Rescuing Katniss was also not the primary goal of the rebellion. The Quarter Quell was an opportunity to get not only Katniss but several other past victors at once, AND to do so in a very public manner that would undermine the authority of the Capitol.

Beyond that, the series is called The Hunger Games. It would be strange to abandon the basic premise after the first installment.

More is made of this in the books, but Katniss is also a lousy actress. Haymitch deliberately keeps information from her in both The Hunger Games and Catching Fire because she can’t be trusted to convincingly play innocent.

This last bit seems important. Smuggle her out, and Snow can claim she was killed, or that she murdered someone and fled, or something. Instead they made a giant big old deal out of her, turned her into an even greater symbol, and then while everyone was watching the Games thwarted the games. They showed that Panem was fallible, on live TV, during the event most calculated to show the power of Panem.

So I’m as smart as the author. Yea!

Well, yes, from a writer’s standpoint, that certainly is a given. I was just looking for an in-story explanation for such a risky method of “rescuing” the hero.

That makes more sense. It’s a giantly public act of F U to the President and the power of Panem. It twists the games by having the Tributes work together instead of turning on each other, and then defying the Game and breaking out. Bonus points for rescuing several past Tributes, but not full credit because plenty of them die along the way.

Keep in mind that the rebels only had a short time to plan the whole thing, which only began after the Quarter Quell guidelines were announced. While the arena itself had been planned for several years, no one except Snow knew that Katniss would be going back into the arena. That’s slightly different in the movie, but in either case Heavensbee only had a few short months to do what he could to help break the rebel-friendly tributes out. He couldn’t really help or protect them all that much while they were in the arena without seeming suspicious. He did make sure the wire was in the cornucopia for Beetee. The whole rescue was a huge risk, but had to be done because Katniss was hell-bent on dying to protect Peeta. The tributes in on the plan (the rebel-friendly tributes all knew something to a varying degree but only a few, Beetee, Finnick, Johanna and maybe Wiress, knew everything) had to protect Peeta too, die if necessary, to save Katniss. Which confused the hell out of her.

[QUOTE=Lamia]
the rebels presumably would not have known that Katniss was thinking of running away or even whether she’d be willing to leave District 12 without Peeta.
[/QUOTE]
They would have known that she was thinking of running away and trying to get Peeta (and his family and her family and Gale and his family!) to go too, because she told Haymitch, because she wanted Haymitch to go too, and Haymitch was in the rebel network, big time.

Other than it makes a much more exciting movie? Do we really need a reason?

I did not get the impression from the movie that it was Plutarch’s plan to put Katniss back in the arena, but I may have missed that.

If we must analyze every motivation in the movie (and, yes, let’s, it’s fun), then I would point out that the Rebellion could probably do very well with Katniss’s death in the second games. Martyrs are very effective marketing tools.
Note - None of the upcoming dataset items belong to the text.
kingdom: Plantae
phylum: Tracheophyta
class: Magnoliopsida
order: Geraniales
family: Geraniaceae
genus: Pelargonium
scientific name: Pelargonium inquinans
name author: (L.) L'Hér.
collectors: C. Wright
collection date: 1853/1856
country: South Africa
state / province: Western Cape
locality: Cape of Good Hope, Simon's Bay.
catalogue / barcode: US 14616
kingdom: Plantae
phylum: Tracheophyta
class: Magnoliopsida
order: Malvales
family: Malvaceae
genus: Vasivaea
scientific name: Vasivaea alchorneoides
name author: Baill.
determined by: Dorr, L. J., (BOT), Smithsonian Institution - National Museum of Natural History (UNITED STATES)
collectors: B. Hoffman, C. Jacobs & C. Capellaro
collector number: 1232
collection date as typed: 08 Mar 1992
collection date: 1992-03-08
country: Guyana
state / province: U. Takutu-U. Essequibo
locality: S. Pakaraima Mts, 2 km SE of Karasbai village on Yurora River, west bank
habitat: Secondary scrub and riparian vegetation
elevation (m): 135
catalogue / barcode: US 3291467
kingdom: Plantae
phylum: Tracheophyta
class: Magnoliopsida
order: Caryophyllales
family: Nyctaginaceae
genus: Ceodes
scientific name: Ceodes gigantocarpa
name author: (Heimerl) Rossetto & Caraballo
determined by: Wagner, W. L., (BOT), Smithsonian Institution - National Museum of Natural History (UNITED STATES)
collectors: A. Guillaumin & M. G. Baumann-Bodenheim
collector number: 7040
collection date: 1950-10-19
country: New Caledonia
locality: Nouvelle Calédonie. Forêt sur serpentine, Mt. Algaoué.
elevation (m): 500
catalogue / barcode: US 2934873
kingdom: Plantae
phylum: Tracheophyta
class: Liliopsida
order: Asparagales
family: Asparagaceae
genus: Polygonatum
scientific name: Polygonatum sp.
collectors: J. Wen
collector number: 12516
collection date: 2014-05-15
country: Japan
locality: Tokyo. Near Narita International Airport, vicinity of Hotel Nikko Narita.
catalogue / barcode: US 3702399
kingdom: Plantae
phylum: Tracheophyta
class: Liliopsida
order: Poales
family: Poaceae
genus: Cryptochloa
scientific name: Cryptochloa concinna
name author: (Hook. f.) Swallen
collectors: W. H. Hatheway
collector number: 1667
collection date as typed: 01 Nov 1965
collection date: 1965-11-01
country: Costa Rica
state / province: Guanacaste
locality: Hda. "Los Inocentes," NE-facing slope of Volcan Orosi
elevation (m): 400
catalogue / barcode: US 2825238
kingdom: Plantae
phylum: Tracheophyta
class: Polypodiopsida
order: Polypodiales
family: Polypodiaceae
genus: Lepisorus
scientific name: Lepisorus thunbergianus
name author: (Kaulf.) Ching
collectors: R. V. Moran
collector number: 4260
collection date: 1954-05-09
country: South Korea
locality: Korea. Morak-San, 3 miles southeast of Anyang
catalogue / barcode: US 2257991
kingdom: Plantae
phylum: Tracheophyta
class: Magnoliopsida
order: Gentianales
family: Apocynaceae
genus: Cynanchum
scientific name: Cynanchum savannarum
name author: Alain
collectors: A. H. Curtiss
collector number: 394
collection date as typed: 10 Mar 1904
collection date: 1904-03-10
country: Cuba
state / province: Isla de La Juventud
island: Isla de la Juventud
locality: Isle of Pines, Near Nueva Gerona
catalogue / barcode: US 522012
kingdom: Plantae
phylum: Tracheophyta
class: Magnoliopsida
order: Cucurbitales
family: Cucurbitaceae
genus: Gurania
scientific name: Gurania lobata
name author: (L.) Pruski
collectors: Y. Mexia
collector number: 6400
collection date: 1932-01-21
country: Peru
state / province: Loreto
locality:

So, the possible outcomes would be a poor little girl who managed to survive the second games, by uniting the districts symbolically by uniting (most of) their Tributes, OR a martyred little girl. Either could work for them.

One weird thing I’ve noticed; is that the novel series Hunger Games and Divergent both go through pains to describe a physically plain, almost unapplealing protagonist. I get that an “ugly” actress won’t work in today’s Hollywood, but the authors state over and over how their looks contribute to the alienation Katniss and Tris feel, and I think, contribute as a part of their armor. While kudos to the authors for creating characters who weren’t classically beautiful, I almost see some sexism in that stance too.

I’m pretty sure that after Cinna does his magic, Katniss is described as being incredibly beautiful.